Richard Cordray, the head of the Consumer Financial Protection Bureau, said his agency’s seven-month inquiry into the contracts that colleges have with banks to disburse financial aid and provide other banking services had left him concerned that “some of our colleges and universities, whether well-intentioned or not, may be encouraging or even requiring our young people to use financial products that do not offer the best deals.”
The partnerships often involve financial companies paying colleges to offer institution-branded student ID cards that double as a debit card or separate debit cards that students use to access their federal financial aid money.
“We are distressed to hear that some students feel pressured to use specific products and may be unaware that when they sign up for those products their schools are secretly making money,” Cordray said in remarks introducing a forum here on Monday about debit card issues. The event, organized by the CFPB, featured Education Department officials, student advocates, and representatives from several financial institutions and the trade association for college business officers.
Rohit Chopra, the bureau's student loan ombudsman, said that while the partnerships have the potential to provide benefits to students, the arrangements may share some of the problems previously found in colleges' deals with private student lenders and credit card companies.
In both of those areas, policy makers responded to problems with legislation and new regulations. For example, in the wake of the “preferred lender” arrangement scandal exposed by the New York Attorney General’s Office in 2007, in which college officials were receiving gifts and other kickbacks for directing students to certain lenders regardless of whether they were the best fit, Congress tightened the rules for when colleges are allowed to make such recommendations.
Congress also passed legislation in 2009 prohibiting credit card companies from aggressively marketing their products on campuses and requiring agreements between credit card issuers and colleges to be made publicly available.
Chopra said Monday that colleges’ agreements with financial institutions were increasingly shifting toward student checking and debit cards. The number of credit card agreements, for example, shrank to 198 in 2011 from 1,045 in 2009.
It now appears, he said, that more colleges have agreements with financial institutions to offer debit cards than credit cards.
A 2012 study by the U.S. Public Interest Research Group’s Education Fund found that about 900 colleges nationwide have agreements with banks or financial services companies for debit or prepaid cards for financial aid disbursement, student identification cards and other service. Higher One dominates that market, the report found, with agreements on more than 500 campuses. The company has drawn complaints from students and consumer advocates about some of its business practices. And last year it paid $11 million in restitution to students as part of a settlement with the Federal Deposit Insurance Corporation, which said the company had violated federal law in the way it charged overdraft fees. The company did not admit any liability in the settlement.
The CFPB’s fact-finding about the arrangements comes as the deals are receiving increased scrutiny from policy makers.
The Education Department intends to convene a negotiated rule making panel to draft new rules about how federal student aid money can be disbursed to students through debit cards and prepaid cards.

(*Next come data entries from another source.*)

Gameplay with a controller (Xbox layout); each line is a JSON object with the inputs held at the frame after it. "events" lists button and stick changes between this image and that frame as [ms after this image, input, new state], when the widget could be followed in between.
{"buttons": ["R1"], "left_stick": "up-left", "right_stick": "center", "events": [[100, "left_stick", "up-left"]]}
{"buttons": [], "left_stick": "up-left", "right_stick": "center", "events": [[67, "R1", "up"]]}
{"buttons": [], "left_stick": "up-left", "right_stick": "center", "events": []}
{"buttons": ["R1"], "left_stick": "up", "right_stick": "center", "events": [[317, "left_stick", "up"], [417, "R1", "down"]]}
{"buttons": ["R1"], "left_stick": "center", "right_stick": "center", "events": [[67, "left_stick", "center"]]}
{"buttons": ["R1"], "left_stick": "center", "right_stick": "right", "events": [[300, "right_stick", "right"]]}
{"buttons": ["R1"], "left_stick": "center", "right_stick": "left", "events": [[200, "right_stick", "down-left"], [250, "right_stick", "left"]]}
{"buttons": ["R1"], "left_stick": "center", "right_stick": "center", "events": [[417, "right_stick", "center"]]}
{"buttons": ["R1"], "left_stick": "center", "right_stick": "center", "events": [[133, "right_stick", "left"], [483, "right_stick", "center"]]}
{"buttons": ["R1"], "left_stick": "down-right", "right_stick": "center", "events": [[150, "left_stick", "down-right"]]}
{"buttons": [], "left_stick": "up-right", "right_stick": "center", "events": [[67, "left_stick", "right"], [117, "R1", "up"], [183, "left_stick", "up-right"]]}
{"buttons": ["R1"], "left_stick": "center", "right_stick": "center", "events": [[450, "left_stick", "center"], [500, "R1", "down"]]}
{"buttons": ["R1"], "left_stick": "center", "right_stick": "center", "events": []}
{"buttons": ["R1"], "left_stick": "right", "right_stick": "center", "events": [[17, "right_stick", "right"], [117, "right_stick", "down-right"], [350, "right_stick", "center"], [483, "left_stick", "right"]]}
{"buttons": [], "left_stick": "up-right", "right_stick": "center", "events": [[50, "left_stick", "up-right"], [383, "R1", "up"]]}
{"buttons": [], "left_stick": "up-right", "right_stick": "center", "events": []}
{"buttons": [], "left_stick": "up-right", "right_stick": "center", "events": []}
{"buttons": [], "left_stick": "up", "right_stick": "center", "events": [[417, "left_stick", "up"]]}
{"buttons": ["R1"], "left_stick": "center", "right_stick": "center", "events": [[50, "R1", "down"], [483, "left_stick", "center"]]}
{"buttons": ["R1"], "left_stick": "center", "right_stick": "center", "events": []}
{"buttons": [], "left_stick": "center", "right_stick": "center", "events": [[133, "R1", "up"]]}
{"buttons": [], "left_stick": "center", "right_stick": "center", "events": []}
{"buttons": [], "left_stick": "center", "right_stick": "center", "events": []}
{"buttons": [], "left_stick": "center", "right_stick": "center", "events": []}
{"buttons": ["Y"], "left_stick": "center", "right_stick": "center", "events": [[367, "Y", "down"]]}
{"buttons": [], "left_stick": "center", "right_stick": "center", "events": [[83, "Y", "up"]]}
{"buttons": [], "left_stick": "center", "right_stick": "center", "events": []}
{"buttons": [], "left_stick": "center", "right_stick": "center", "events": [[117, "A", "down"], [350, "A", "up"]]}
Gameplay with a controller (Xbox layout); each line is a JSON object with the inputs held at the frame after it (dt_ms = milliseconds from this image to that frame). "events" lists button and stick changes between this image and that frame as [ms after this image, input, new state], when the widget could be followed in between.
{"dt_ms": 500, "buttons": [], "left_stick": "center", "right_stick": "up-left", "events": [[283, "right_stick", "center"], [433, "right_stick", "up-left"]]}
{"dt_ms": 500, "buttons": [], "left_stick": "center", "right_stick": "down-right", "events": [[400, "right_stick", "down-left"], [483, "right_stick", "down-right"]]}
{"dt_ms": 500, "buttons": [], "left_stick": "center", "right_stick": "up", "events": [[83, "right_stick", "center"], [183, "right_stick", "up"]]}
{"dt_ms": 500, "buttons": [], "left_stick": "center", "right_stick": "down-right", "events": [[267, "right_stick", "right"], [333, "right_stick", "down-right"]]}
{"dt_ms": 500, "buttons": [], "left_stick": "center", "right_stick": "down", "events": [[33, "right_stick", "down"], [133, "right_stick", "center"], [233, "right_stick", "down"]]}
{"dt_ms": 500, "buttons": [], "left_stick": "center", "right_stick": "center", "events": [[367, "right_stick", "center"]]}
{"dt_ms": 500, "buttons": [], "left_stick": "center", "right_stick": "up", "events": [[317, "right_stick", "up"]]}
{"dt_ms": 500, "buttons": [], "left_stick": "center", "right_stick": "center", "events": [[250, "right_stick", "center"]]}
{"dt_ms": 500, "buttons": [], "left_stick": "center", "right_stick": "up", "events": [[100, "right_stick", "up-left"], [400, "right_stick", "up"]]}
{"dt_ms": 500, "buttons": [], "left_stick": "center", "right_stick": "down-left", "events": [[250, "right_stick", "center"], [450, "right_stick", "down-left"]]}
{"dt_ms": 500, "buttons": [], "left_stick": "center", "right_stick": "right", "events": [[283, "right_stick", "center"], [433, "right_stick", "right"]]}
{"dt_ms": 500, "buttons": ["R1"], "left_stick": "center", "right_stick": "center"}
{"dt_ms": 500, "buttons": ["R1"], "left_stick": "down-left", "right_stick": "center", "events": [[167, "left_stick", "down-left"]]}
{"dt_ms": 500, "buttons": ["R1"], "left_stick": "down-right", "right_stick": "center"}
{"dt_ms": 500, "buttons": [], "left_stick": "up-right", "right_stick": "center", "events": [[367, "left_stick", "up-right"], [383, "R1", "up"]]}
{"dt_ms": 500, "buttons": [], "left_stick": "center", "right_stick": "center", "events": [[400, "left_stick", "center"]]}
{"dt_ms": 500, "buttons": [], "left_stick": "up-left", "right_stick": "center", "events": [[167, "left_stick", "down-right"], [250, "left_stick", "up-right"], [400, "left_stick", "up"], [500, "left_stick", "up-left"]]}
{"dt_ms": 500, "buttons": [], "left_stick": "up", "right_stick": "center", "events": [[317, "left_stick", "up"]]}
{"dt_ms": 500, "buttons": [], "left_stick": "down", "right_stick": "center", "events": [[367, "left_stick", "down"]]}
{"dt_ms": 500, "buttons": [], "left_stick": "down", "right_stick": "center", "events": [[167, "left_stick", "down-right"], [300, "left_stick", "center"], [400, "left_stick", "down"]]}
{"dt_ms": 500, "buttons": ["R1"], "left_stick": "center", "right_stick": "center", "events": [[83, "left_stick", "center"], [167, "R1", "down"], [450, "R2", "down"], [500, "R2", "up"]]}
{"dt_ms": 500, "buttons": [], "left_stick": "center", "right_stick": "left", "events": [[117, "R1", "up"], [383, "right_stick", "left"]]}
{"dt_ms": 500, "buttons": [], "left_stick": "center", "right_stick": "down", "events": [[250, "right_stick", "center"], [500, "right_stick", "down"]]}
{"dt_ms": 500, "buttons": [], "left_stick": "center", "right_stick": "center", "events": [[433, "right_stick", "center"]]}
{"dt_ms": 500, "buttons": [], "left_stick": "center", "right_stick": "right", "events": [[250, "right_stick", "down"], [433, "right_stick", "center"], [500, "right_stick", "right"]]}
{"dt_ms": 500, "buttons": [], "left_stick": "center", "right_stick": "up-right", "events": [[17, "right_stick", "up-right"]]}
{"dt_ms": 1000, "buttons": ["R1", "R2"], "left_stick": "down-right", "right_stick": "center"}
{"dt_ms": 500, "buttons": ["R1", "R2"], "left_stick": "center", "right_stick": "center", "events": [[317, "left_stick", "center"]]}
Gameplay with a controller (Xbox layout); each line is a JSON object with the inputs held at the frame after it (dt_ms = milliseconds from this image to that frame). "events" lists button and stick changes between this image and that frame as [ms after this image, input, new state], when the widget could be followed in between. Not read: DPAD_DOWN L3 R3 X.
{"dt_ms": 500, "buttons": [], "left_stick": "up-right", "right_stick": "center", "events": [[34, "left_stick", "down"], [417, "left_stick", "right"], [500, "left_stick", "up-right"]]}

Last week, a handful of Democratic lawmakers in the House and Senate sent a letter to nine major banks asking them to explain the terms of their financial arrangements with colleges and the amount of fees they are collecting from students on these accounts. The lawmakers said they were concerned that the arrangements are lucrative for banks and colleges but harm students by charging them exorbitant fees.
The lawmakers cited an ABC News investigation last month that found that TCF Bank was paying the University of Minnesota more than $1 million each year to help it recruit students as customers, paying as much as $34 for each student that signs up for an account.
In response to some of the scrutiny, the National Association of College and University Business Officers earlier this year issued guidance for colleges using debit cards for financial aid refunds. The association encourages colleges and universities to use a competitive bidding process to select a debit card provider and to negotiate for no-fee or low-fee options for the account.
Anne Gross, vice president for regulatory affairs at NACUBO, defended the use of third-party vendors to provide financial aid disbursement on debit cards as more efficient and cost-effective for many institutions. She said that not all debit card arrangements are set up the same way and that much of the public criticism over some of the practices as conflating different types of financial products on campuses and relying on “poorly constructed research.”